Posted Wednesday, Jan. 25, 2012, at 9:40 AM
My wrap on the State of the Union, with a heavy focus on the theatrics, is up here. Sarah Kliff, ignoring the theatrics, focused on the policy; here's her summary of the Big Things mentioned in the speech, the signposts for where the president wants to go, etc. and etc. I guess I've gotten cynical because I've heard more than one SOTU before. One year ago, this was how Obama closed the section of his speech about clean energy.
We need to get behind this innovation. And to help pay for it, I’m asking Congress to eliminate the billions in taxpayer dollars we currently give to oil companies. I don’t know if -- I don’t know if you’ve noticed, but they’re doing just fine on their own. So instead of subsidizing yesterday’s energy, let’s invest in tomorrow’s.
And he said this last night:
We have subsidized oil companies for a century. That's long enough. It's time to end the taxpayer giveaways to an industry that's rarely been more profitable, and double-down on a clean energy industry that's never been more promising. Pass clean energy tax credits and create these jobs.
Substantively, what's the difference? To find something new, you had to compare what Obama said about tax policy between 2011, when he was staring down a new GOP majority, and last night, when he was looking more confidently at the 2012 elections. 2011:
Tonight, I’m asking Democrats and Republicans to simplify the system. Get rid of the loopholes. Level the playing field. And use the savings to lower the corporate tax rate for the first time in 25 years –- without adding to our deficit. It can be done.

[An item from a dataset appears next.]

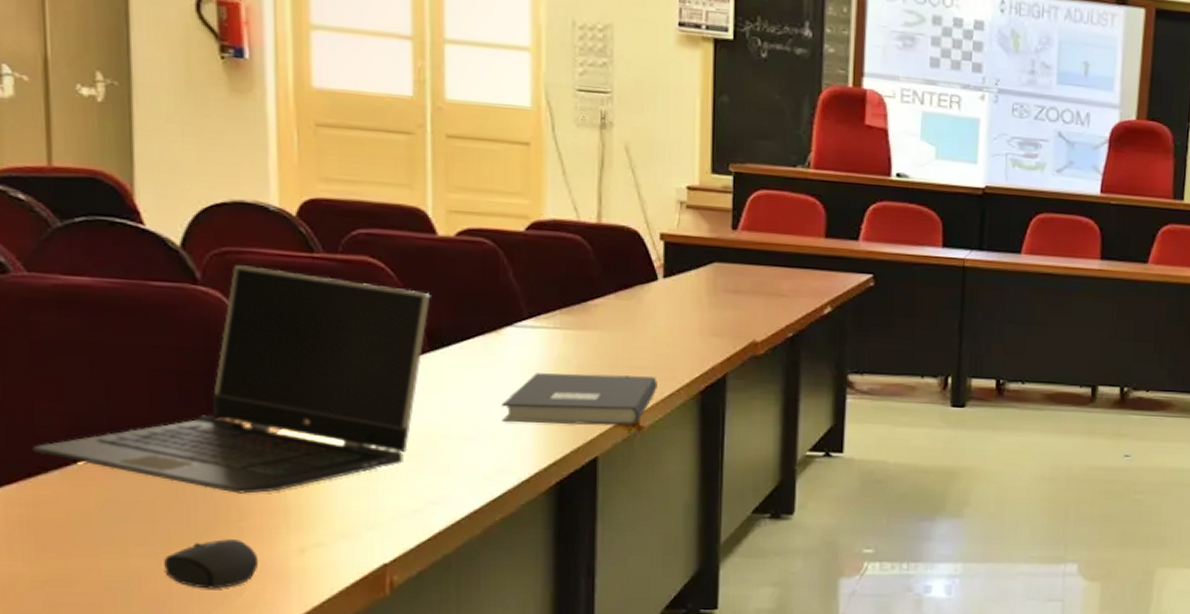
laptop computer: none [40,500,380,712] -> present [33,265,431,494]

Right now, we're poised to spend nearly $1 trillion more on what was supposed to be a temporary tax break for the wealthiest 2 percent of Americans. Right now, because of loopholes and shelters in the tax code, a quarter of all millionaires pay lower tax rates than millions of middle-class households. Right now, Warren Buffett pays a lower tax rate than his secretary.
Do we want to keep these tax cuts for the wealthiest Americans? Or do we want to keep our investments in everything else – like education and medical research; a strong military and care for our veterans? Because if we're serious about paying down our debt, we can't do both.

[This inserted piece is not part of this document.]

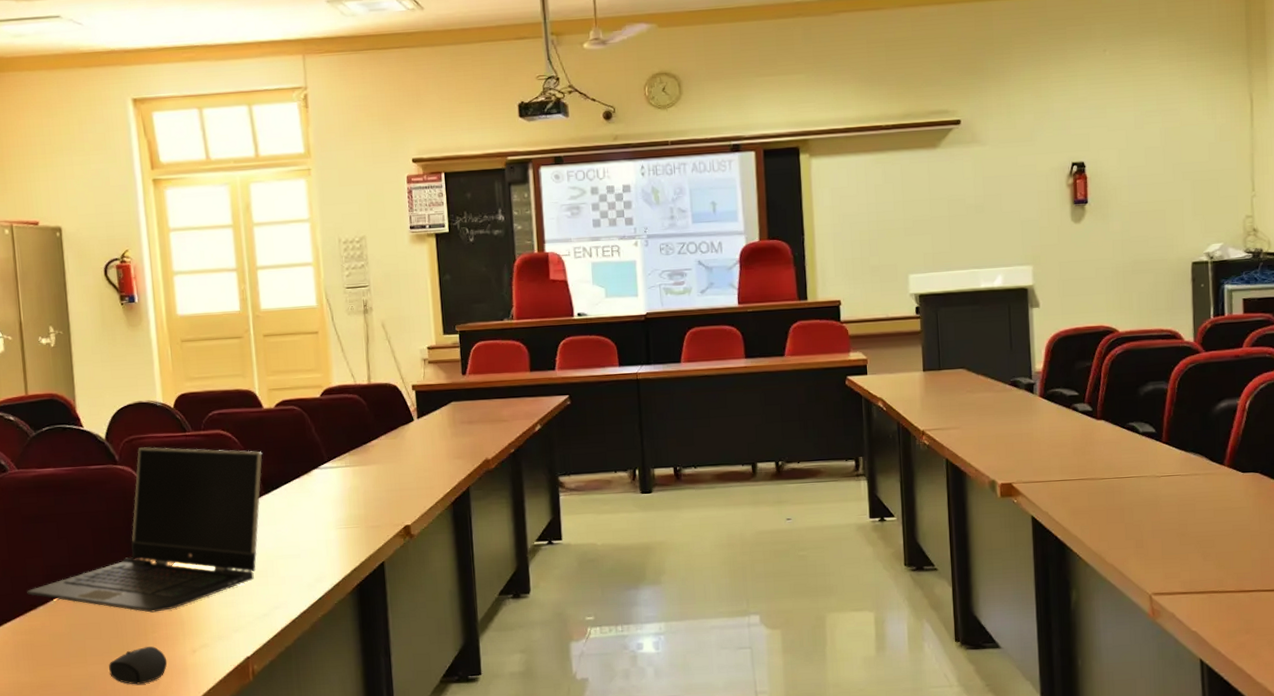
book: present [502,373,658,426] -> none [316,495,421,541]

It's a more populist tone, sure. It's also more doomed-sounding than the bromides of 2011. You can get House Republicans and some number of Senate Republicans on board with a War on Loopholes. But leading off by talking about the "wealthiest Americans?" That sends them scrambling back to their copies of The Fountainhead. (I kept an eye on Rep. Paul Ryan last night, who couldn't have looked less impressed at this stuff if he was watching a flea circus.)